Georgetown Domains and the Master’s of Learning, Design, and Technology

Speakers: Lee Skallerup Bessette, Randal Ellsworth

Abstract: The mission of the new Master’s of Learning, Design, and Technology program at Georgetown University is “to give our students a deep foundation in the tools and theory of learning design, technology innovation, learning analytics, and higher education leadership, a foundation on which they can create engaging and innovative learning experiences for all students.” Working in and with Georgetown Domains is a key part of this engagement; the students learn about and create their domains during the opening week-long foundations course, and build on it throughout the duration of the degree, ending with a final portfolio on their domain of their work. In between, the students have the option of taking a one-credit course in Domains, as well as showcasing their coursework and projects on the site. For some, their personal Domains specifically and Georgetown Domains more generally have become the subject of their research and study. What this allows is for students to engage directly with the technology, as well as questions of accessibility, privacy, surveillance, and tools. They learn about and apply these lessons as they move through the program, perform and reflect on their research, and build their sites. But most importantly, this allows for students to own their own intellectual property, as well as provide the tools to apply what they have learned in a practical and holistic way. The e-portfolio requirement at the end of the degree highlights this commitment to students’ intellectual property as well as professionalization, while also providing an experimental and reflective space for students to connect their work. This short presentation will discuss curricular examples (Intro week, Domains course, Studio and Studio Capstone) of how Domains has been integrated into the program, sharing some student sites, projects, and portfolios.

My Notes

Georgetown is integrating domain creation into the curriculum for their Master’s for Learning, Design, and Technology. The metacognition of designing a domain and also thinking about how you would help others design their domain is “a Trojan Horse for thinking about ed-tech.” As Lee said, “Why domains and not an LMS?” This message reflects one of the core goals of the broader domains community in using this technology to get students thinking about digital identity, digital ethics, digital making –> digital literacy.
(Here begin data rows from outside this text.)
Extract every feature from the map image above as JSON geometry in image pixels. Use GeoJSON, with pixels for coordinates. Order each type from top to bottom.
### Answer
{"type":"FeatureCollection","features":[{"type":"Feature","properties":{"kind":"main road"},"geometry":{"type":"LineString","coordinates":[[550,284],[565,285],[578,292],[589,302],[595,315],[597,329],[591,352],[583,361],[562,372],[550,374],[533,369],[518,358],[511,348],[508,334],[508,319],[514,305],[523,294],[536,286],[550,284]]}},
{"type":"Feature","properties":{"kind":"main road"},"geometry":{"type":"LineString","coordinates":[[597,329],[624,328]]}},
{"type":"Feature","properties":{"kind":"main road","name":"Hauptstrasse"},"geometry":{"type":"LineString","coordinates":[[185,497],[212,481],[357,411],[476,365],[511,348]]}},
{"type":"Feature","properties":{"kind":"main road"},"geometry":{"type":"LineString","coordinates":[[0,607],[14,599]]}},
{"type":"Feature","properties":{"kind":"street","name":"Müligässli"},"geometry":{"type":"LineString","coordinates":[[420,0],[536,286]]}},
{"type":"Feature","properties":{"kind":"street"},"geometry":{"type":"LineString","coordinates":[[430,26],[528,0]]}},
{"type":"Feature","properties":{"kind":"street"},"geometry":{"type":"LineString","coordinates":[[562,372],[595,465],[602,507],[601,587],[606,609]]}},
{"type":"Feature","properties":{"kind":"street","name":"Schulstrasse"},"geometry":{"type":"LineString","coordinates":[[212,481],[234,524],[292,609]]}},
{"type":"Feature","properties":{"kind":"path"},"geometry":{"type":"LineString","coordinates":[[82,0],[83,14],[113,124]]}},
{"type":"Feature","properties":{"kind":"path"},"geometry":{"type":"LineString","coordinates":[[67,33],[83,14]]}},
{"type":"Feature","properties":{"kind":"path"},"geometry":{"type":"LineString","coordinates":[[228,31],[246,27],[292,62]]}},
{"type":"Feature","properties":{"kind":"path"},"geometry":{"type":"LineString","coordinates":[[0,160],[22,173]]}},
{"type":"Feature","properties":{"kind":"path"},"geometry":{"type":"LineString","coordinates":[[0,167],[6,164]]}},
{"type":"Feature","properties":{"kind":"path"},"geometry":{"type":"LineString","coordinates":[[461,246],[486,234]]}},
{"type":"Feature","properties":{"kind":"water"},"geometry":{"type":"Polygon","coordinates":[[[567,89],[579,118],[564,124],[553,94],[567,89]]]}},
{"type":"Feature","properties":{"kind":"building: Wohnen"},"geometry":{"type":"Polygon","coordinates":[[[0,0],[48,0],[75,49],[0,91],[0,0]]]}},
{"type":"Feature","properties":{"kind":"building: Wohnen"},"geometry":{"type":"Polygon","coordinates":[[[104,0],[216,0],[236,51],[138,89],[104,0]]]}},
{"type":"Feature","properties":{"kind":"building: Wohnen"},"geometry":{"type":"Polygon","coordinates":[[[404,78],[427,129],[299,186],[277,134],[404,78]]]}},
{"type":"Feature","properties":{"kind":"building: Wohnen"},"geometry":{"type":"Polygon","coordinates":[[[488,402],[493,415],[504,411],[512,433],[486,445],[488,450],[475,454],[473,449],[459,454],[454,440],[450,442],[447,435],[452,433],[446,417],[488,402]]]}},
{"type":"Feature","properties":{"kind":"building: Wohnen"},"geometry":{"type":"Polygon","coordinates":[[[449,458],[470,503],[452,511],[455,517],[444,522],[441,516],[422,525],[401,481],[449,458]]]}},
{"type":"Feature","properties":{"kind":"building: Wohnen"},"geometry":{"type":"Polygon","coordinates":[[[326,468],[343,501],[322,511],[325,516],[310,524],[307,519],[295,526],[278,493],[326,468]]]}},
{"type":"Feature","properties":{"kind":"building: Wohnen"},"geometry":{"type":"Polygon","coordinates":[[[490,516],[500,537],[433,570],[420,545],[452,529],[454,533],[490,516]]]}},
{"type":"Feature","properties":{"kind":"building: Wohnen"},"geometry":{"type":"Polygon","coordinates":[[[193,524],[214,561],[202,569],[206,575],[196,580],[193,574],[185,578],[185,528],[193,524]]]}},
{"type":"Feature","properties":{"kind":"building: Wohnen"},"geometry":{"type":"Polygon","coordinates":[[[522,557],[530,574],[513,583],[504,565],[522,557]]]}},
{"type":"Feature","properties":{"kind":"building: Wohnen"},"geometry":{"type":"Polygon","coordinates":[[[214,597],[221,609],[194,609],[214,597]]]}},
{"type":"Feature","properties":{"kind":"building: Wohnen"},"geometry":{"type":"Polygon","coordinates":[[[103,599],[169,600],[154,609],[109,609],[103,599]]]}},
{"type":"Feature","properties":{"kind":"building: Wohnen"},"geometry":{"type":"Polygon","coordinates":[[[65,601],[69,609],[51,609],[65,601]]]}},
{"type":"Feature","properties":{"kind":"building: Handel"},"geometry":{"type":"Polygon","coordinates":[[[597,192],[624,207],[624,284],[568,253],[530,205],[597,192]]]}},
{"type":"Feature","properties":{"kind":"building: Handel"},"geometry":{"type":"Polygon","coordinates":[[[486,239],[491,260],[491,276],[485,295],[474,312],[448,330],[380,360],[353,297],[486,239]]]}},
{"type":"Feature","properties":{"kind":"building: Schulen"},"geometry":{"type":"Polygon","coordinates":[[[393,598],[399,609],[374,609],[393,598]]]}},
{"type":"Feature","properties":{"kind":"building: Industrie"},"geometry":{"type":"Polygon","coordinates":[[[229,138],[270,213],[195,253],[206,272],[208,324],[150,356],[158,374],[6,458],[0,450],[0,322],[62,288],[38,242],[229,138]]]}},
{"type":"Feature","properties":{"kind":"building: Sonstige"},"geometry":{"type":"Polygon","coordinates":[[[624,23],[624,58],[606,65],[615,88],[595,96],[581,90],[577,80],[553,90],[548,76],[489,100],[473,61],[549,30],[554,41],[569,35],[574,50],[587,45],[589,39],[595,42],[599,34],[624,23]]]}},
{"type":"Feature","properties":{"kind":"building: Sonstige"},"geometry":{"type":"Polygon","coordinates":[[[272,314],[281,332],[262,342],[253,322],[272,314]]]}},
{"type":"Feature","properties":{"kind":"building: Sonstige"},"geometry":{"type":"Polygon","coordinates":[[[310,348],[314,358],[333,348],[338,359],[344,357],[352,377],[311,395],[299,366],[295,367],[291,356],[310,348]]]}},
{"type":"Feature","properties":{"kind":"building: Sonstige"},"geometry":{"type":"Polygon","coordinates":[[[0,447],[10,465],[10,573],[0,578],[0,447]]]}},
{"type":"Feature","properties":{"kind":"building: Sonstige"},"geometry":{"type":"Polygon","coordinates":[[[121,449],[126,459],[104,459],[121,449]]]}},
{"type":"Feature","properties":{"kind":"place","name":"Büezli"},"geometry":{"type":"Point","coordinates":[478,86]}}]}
The program has a 1-hour intro to Domains course, taught by Lee, but this is really just a jumpstart for a broader curricular integration. And while domains are encouraged, some students have chosen to use SquareSpace or even paper. The open-ended design of the capstone project is platform agnostic, centered around a way of thinking rather than particular technologies.

Randal shared the story of several students in the program. For many of the students, building the domain helped them develop their thinking not only on ed-tech but on learning more broadly.

Lee mentioned in the Q&A that UMW has domains integrated in their Communications and History programs.

I’m really looking forward to exploring these projects and then talking with our Graduate college about thinking about domains and portfolios at a more systemic level than as compared to the one-off workshops or short learning communities that we have offered to this point.